Waarschijnlijkheidgolven in een kwantumomheining.

Kwantummechanica na tachtig jaar opgevolgd door nieuwe theorie?

Al tachtig jaar wordt kwantummechanica geplaagd door iets vreemds: een ‘waarnemer’ die een kwantumgolffunctie doet instorten en zo een wazig deeltje vastlegt op één plaats. Een nieuwe theorie slaagt er in om voor het eerst in tachtig jaar hier komaf mee te maken.

Waarschijnlijkheidgolven in een kwantumomheining.
Waarschijnlijkheidgolven in een kwantumomheining.

Gapend gat in de kwantummechanica
Al bijna een eeuw is kwantummechanica zowel de succesvolste als meest raadselachtige theorie van de moderne wetenschap. We kunnen door kwantummechanische formules te gebruiken een werkelijk ongeëvenaarde nauwkeurigheid bereiken bij het voorspellen van natuurkundige fenomenen. Kwantummechanica was verantwoordelijk voor de komst van moderne techniek zoals halfgeleiders (dus computers), lasers en nog veel meer. Kwantummechanica bevat echter een groot gat: het is onbekend door wat voor proces precies golffuncties ineenstorten. Om dit raadsel op te lossen zijn tientallen zogeheten ‘interpretaties’ van de kwantummechanica bedacht, die echter geen van allen op dit moment door experimenten bevestigd of verworpen kunnen worden. Weinig bevredigend uiteraard.

Tijd voor de kettingzaag in het oerwoud aan kwantuminterpretaties
Meerdere Nobelprijswinnaars hebben opgeroepen dit storende gat in kwantummechanica te dichten, in Nederland Gerardus ’t Hoofd en in de VS Steven Weinberg, die kort geleden een blauwdruk heeft gepubliceerd van hoe een dergelijke ‘verbeterde’ kwantummechanica er uit zal komen te zien.  Er zijn al eerder pogingen gedaan om kwantummechanica te verbeteren, maar een nieuwe theorie, mede ontwikkeld door Weinberg, krijgt veel belangstelling. De nieuwe theorie is namelijk naadloos verweven met Einsteins speciale relativiteitstheorie. Tot nu toe zijn kwantummechanica en de algemene relativiteitstheorie van elkaar losstaande theorieën. De algemene relativiteitstheorie levert de ‘achtergrond’ waarop de kwantummechanica zich afspeelt.

**AANGELEVERD MATERIAAL**:
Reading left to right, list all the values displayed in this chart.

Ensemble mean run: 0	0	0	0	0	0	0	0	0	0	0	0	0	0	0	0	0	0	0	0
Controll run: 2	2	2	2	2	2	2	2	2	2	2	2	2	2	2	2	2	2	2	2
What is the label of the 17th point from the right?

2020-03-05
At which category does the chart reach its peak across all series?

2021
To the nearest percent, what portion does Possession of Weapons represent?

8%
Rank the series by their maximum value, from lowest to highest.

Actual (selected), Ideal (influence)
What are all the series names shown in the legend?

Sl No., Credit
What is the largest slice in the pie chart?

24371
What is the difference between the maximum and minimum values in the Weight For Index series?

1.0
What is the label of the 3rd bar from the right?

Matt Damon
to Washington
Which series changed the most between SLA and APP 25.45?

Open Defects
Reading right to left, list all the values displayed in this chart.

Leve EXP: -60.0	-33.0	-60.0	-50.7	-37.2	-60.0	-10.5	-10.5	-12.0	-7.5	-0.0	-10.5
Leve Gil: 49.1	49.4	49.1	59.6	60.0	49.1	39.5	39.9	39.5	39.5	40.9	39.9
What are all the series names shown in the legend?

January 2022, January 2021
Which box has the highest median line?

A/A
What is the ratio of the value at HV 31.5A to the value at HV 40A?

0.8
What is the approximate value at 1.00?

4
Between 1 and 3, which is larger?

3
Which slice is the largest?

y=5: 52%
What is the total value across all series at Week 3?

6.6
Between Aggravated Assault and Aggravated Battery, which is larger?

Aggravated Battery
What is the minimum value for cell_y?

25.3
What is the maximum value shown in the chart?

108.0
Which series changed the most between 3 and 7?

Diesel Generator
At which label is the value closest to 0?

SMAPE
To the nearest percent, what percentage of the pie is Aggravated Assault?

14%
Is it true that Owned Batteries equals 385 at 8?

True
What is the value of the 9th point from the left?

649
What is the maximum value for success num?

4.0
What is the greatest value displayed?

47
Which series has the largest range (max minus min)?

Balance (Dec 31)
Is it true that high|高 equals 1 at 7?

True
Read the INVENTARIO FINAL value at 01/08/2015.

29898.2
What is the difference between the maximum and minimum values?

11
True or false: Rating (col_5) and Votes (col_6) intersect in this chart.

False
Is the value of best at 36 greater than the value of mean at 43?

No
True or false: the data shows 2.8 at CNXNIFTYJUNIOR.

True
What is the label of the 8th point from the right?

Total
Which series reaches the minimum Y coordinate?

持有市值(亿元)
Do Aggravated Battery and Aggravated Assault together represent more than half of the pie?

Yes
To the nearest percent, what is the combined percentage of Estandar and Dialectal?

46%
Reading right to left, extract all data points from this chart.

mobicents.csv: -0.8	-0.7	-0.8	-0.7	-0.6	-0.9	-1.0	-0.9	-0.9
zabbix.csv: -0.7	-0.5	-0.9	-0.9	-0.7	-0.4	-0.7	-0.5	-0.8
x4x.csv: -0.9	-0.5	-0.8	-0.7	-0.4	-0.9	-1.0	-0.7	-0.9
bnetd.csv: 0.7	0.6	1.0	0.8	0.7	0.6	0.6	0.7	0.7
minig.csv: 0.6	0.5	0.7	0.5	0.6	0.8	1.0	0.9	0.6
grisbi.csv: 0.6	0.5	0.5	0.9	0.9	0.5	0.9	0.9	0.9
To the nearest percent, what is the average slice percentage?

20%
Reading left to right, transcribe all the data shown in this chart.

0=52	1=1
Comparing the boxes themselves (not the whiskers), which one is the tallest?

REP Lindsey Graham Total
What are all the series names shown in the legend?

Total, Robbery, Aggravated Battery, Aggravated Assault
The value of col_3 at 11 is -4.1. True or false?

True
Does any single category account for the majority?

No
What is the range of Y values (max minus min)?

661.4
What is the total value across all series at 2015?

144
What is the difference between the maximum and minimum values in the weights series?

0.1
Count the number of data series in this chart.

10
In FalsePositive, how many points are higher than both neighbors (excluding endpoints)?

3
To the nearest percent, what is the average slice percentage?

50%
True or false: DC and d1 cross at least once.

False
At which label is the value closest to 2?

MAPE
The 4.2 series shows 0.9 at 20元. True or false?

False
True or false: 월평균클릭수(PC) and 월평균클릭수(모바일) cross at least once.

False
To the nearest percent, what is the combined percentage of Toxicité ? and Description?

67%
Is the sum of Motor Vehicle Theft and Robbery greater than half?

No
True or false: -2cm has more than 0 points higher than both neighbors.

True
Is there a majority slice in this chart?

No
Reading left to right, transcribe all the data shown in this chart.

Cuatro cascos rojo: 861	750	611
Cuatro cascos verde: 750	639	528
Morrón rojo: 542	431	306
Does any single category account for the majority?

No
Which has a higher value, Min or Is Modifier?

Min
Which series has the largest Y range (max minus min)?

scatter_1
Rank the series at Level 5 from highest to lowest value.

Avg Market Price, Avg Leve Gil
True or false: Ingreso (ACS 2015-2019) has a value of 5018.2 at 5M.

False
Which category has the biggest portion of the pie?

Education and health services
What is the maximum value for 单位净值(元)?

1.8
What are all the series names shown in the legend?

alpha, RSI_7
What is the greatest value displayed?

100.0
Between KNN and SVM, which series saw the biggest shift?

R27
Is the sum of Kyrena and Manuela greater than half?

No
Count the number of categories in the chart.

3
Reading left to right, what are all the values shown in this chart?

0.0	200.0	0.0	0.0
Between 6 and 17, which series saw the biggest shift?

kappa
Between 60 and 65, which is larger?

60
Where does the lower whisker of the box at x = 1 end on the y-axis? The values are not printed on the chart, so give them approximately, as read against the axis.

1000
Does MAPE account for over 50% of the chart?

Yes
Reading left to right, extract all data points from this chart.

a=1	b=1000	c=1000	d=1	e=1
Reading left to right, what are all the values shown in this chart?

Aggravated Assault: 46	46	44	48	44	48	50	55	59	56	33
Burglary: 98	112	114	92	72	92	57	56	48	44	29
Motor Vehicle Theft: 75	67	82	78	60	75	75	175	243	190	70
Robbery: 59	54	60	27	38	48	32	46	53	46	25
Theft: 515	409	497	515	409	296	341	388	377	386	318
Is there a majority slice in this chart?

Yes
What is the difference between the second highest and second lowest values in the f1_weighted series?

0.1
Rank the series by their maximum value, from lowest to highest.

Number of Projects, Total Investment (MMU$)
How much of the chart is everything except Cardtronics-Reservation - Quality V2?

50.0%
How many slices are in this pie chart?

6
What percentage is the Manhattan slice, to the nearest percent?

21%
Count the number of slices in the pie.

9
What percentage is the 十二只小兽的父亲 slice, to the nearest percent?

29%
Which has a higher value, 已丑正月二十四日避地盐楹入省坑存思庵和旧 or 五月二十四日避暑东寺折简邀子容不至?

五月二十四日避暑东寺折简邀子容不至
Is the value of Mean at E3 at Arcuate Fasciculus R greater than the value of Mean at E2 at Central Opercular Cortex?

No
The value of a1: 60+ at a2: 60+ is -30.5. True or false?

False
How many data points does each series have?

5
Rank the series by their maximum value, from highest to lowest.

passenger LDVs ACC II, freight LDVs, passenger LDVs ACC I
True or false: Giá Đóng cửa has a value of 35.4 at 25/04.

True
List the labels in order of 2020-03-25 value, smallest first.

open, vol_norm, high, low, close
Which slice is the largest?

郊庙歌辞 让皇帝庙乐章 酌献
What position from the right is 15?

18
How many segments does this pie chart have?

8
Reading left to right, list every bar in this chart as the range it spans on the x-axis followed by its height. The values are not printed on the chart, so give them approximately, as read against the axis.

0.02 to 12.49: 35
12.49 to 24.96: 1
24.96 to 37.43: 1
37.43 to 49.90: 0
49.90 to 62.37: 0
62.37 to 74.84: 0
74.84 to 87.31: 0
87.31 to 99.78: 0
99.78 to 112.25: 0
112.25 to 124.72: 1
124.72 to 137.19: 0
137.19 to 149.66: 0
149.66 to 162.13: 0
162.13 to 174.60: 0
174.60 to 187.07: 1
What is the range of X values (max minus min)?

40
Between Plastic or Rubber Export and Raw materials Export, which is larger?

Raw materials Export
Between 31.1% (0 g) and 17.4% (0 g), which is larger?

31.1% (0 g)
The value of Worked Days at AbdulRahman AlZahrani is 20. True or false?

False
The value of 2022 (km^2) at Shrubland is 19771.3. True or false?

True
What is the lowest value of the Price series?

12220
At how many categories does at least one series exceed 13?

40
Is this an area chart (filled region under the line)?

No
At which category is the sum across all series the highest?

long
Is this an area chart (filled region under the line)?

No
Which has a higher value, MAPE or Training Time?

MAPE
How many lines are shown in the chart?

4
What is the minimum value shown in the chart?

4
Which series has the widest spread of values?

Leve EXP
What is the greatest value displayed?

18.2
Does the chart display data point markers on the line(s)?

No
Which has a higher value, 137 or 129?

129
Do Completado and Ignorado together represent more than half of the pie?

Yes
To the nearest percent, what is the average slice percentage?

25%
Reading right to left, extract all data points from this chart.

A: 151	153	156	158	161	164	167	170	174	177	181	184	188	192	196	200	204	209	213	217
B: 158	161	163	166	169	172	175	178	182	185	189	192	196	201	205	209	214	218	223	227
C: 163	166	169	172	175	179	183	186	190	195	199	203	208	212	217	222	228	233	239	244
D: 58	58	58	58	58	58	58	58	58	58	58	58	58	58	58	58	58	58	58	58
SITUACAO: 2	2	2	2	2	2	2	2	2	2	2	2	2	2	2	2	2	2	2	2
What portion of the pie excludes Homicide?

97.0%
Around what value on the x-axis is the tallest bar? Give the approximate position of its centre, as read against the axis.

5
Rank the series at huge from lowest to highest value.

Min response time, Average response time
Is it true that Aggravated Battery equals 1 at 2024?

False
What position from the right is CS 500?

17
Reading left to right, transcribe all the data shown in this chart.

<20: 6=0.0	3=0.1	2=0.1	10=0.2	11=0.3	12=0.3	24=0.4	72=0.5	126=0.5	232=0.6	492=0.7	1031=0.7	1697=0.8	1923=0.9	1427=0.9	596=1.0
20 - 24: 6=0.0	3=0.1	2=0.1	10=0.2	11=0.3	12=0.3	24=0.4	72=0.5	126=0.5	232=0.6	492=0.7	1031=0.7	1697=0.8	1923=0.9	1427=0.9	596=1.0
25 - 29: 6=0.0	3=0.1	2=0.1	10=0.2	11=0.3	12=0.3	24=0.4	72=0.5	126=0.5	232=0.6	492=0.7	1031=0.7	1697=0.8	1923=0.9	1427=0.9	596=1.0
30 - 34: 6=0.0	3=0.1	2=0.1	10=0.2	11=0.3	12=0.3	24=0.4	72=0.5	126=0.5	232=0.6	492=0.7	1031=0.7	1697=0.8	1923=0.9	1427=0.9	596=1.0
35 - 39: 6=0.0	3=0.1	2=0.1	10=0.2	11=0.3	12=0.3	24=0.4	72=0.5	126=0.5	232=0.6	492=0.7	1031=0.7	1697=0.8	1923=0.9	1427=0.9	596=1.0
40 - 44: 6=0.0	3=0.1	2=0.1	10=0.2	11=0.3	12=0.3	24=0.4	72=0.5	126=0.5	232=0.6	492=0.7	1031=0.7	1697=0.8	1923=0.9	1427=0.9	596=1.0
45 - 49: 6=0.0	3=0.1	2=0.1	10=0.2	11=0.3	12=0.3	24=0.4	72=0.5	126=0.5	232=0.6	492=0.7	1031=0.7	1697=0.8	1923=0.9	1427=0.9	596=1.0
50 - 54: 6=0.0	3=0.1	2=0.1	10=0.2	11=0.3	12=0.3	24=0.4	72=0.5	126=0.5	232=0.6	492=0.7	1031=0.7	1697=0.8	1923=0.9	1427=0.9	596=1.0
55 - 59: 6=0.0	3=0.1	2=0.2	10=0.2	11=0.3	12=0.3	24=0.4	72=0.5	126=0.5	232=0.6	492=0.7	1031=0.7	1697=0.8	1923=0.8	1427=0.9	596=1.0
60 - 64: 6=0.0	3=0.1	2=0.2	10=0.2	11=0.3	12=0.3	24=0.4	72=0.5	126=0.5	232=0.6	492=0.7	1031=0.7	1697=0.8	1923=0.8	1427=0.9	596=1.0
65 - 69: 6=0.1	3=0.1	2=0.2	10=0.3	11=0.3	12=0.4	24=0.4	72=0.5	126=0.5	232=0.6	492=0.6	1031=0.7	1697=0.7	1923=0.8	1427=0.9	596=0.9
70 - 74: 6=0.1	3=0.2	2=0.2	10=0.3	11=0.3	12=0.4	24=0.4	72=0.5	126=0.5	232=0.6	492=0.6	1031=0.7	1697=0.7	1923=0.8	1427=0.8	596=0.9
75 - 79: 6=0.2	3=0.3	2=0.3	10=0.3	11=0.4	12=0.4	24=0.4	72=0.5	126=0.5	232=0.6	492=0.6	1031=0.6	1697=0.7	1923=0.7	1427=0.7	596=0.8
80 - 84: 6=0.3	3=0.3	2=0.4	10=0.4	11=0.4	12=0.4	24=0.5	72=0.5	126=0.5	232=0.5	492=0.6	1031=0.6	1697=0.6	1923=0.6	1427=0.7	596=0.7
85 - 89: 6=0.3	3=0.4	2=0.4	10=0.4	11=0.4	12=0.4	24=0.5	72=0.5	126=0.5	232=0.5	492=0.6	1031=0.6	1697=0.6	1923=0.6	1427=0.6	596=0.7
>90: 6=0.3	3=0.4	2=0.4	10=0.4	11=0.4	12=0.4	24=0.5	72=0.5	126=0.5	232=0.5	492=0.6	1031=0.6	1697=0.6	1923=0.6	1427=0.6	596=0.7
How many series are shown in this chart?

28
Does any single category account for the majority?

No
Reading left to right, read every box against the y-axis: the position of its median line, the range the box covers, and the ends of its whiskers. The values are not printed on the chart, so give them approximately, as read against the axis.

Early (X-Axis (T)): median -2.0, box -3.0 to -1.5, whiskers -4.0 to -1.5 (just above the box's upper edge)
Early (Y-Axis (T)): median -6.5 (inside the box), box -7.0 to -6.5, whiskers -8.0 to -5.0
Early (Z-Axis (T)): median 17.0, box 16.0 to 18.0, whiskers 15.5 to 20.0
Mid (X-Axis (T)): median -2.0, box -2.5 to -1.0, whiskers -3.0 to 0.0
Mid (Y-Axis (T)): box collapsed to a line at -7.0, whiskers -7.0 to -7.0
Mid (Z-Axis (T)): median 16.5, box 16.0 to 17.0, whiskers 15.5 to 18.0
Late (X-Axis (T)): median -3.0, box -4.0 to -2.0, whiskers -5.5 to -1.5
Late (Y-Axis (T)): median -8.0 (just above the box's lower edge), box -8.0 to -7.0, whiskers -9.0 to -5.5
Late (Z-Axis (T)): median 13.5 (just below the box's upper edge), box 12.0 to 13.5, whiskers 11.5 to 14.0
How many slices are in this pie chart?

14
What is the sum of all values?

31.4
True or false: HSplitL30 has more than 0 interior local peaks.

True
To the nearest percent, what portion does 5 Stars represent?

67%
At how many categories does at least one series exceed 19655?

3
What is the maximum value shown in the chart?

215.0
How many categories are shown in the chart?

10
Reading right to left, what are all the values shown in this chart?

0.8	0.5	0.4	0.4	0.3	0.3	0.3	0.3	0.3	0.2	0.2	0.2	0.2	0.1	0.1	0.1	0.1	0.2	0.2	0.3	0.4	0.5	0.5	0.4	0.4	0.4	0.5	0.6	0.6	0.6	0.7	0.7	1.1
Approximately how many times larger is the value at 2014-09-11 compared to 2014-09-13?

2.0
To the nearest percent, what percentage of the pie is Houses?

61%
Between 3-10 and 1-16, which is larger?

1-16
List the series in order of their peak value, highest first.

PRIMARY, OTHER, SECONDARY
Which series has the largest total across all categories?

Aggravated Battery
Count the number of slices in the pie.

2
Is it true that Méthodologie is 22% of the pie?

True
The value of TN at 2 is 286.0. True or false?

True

**VEREISTE ACTIE**:
Werk de passage over kwantummechanica bij: geef het deel beginnend bij "Gapend gat in" en eindigend bij "Weinig bevredigend uiteraard." opnieuw weer, met "tientallen" vervangen door "honderden".

**ANTWOORDVELD**:
Gapend gat in de kwantummechanica
Al bijna een eeuw is kwantummechanica zowel de succesvolste als meest raadselachtige theorie van de moderne wetenschap. We kunnen door kwantummechanische formules te gebruiken een werkelijk ongeëvenaarde nauwkeurigheid bereiken bij het voorspellen van natuurkundige fenomenen. Kwantummechanica was verantwoordelijk voor de komst van moderne techniek zoals halfgeleiders (dus computers), lasers en nog veel meer. Kwantummechanica bevat echter een groot gat: het is onbekend door wat voor proces precies golffuncties ineenstorten. Om dit raadsel op te lossen zijn honderden zogeheten ‘interpretaties’ van de kwantummechanica bedacht, die echter geen van allen op dit moment door experimenten bevestigd of verworpen kunnen worden. Weinig bevredigend uiteraard.